### Trecho do texto:
▽

Tributo em Pauta: Imposto de Renda e investimento internacional

Por Anderson Pereira

Tributo em Pauta: Imposto de Renda e investimento internacional
Fotos: Arquivo pessoal

Nos últimos anos, a B3 (sigla de Brasil, Bolsa e Balcão) tem noticiado a entrada de milhares de investidores pessoa física no mercado de capitais. O movimento de isenção de despesas de corretagem, iniciado nos Estados Unidos pela corretora Robinhood em 2013, foi importado por instituições brasileiras e se somou às baixas da taxa básica de juros (que chegou a ficar 6 meses estagnada 2% nos últimos anos) para estimular o apetite pelo risco inerente à renda variável, em troca de um maior prêmio.

 

Segundo a B3, de 2018 até fevereiro de 2022, o número de CPFs cadastrados em corretoras saltou de aproximadamente 800 mil para 5 milhões. Esse incremento é refletido também no número de aportes em ativos que tem ganhado popularidade recentemente, como os BDRs, que tiveram um crescimento de 994% na comparação com 2020, momento em que a Comissão de Valores Mobiliários passou a permitir o acesso de investidores em geral (Resolução CVM 3, de 11 de agosto de 2020).

 

Brazilian Depositary Receipts (BDR) correspondem a “recibos depositários brasileiros", numa tradução livre e literal, e são negociados em meio a propagandas da possibilidade de investir em empresas conhecidas globalmente, como Apple, Amazon, Tesla, Alphabet (controladora do Google), Meta (controladora do Facebook), Disney, Coca-Cola, McDonald’s, dentre outros sem a necessidade de conta em corretoras americanas. Serve ainda de atrativo a ideia de internacionalizar investimentos como forma de diversificação e proteção do capital.

 

Os BDRs possuem negociação similar à das ações de empresas nacionais listadas na bolsa de valores (Ato Declaratório do Secretário da Receita Federal nº 25, de 18 de abril de 2000) e são caracterizados pelo número “34” (há exceções, já que existe mais de um tipo de BDR) existente ao final de seu código de identificação na bolsa (ticker). Mas, embora a aquisição desses recibos seja tão simples como a das ações, atualmente, a sua tributação pelo imposto de renda não é a mesma, demandando cautela e atenção do investidor.

 

Antes de tudo, é preciso entender que BDR não é a mesma coisa de uma ação. Quem o detém não é considerado acionista da respectiva companhia, mas, tão somente, detentor de um certificado que representa as ações da empresa no exterior, por meio de uma instituição depositária que é a responsável pela compra desses papéis, que ficam mantidos em depósito por uma instituição custodiante. A legislação também diferencia o ganho de capital obtido com a compra e venda destes certificados do rendimento eventualmente recebidos.

△

### Conteúdo do conjunto:
▽

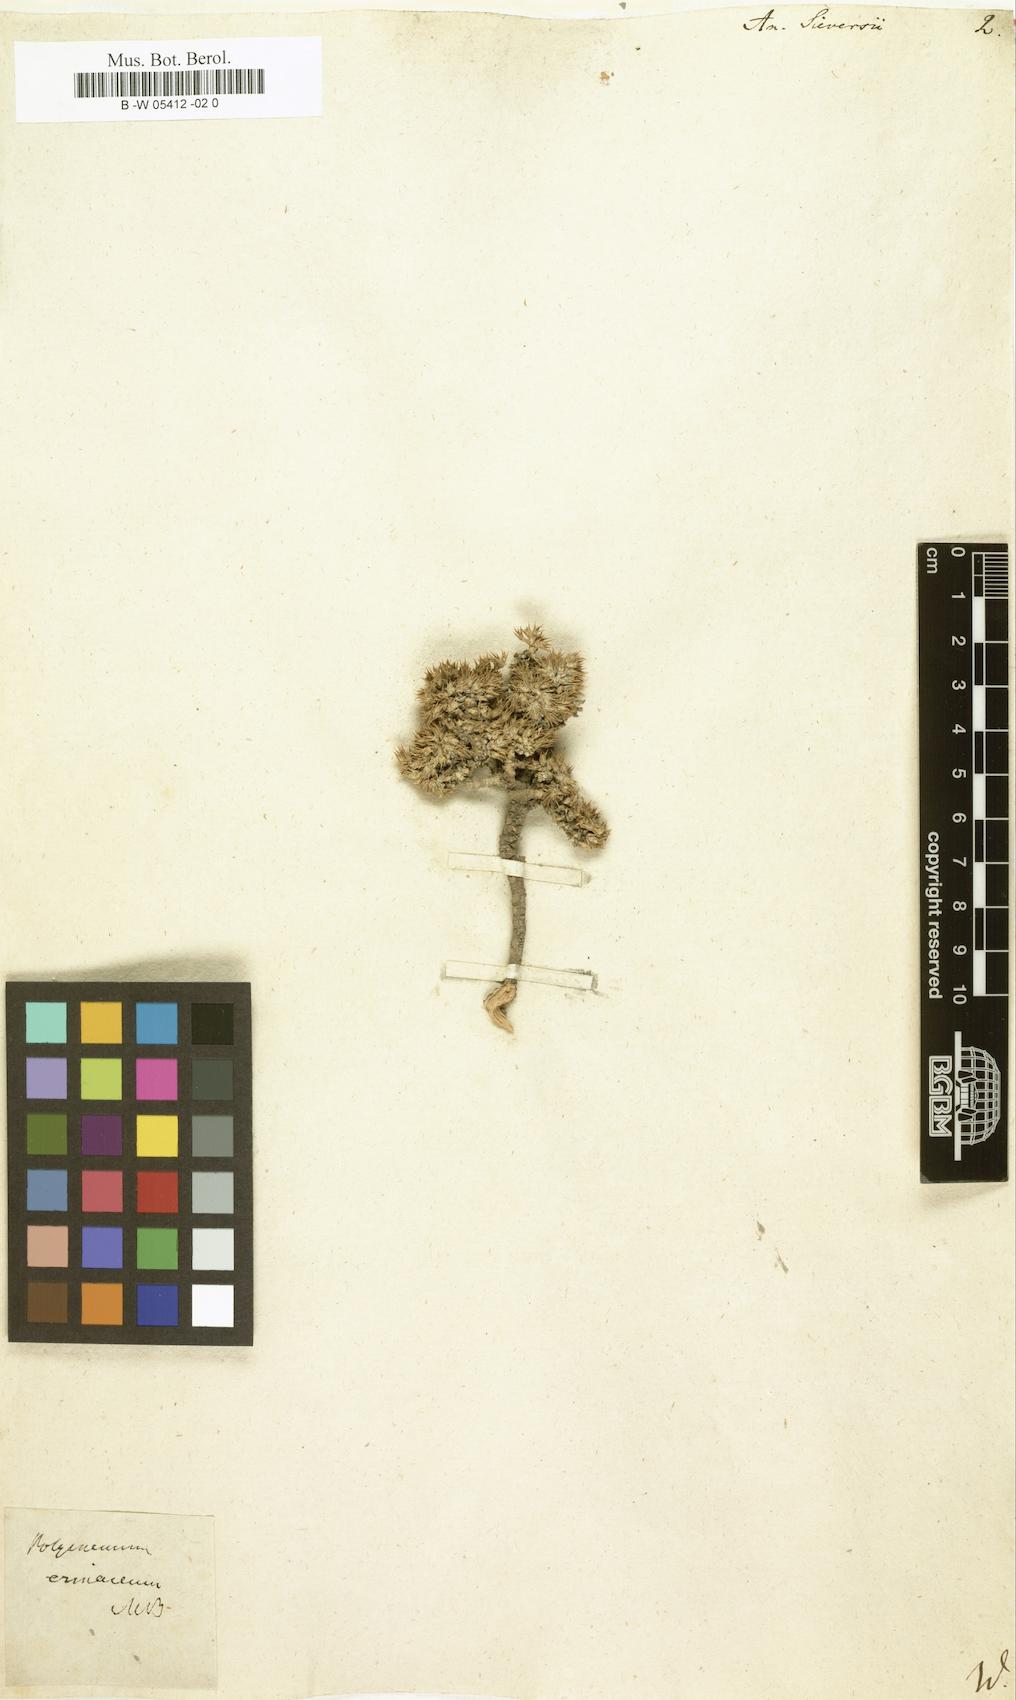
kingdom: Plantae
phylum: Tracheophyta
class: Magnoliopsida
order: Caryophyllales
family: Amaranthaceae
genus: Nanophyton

△

### Exercício proposto:
Edite o trecho sobre a tributação dos BDRs entre "Os BDRs possuem" e "atenção do investidor.", inclusive, trocando "cautela" por "prudência". As linhas do conjunto não têm nenhum papel nesta atividade.

### Resposta correta:
Os BDRs possuem negociação similar à das ações de empresas nacionais listadas na bolsa de valores (Ato Declaratório do Secretário da Receita Federal nº 25, de 18 de abril de 2000) e são caracterizados pelo número “34” (há exceções, já que existe mais de um tipo de BDR) existente ao final de seu código de identificação na bolsa (ticker). Mas, embora a aquisição desses recibos seja tão simples como a das ações, atualmente, a sua tributação pelo imposto de renda não é a mesma, demandando prudência e atenção do investidor.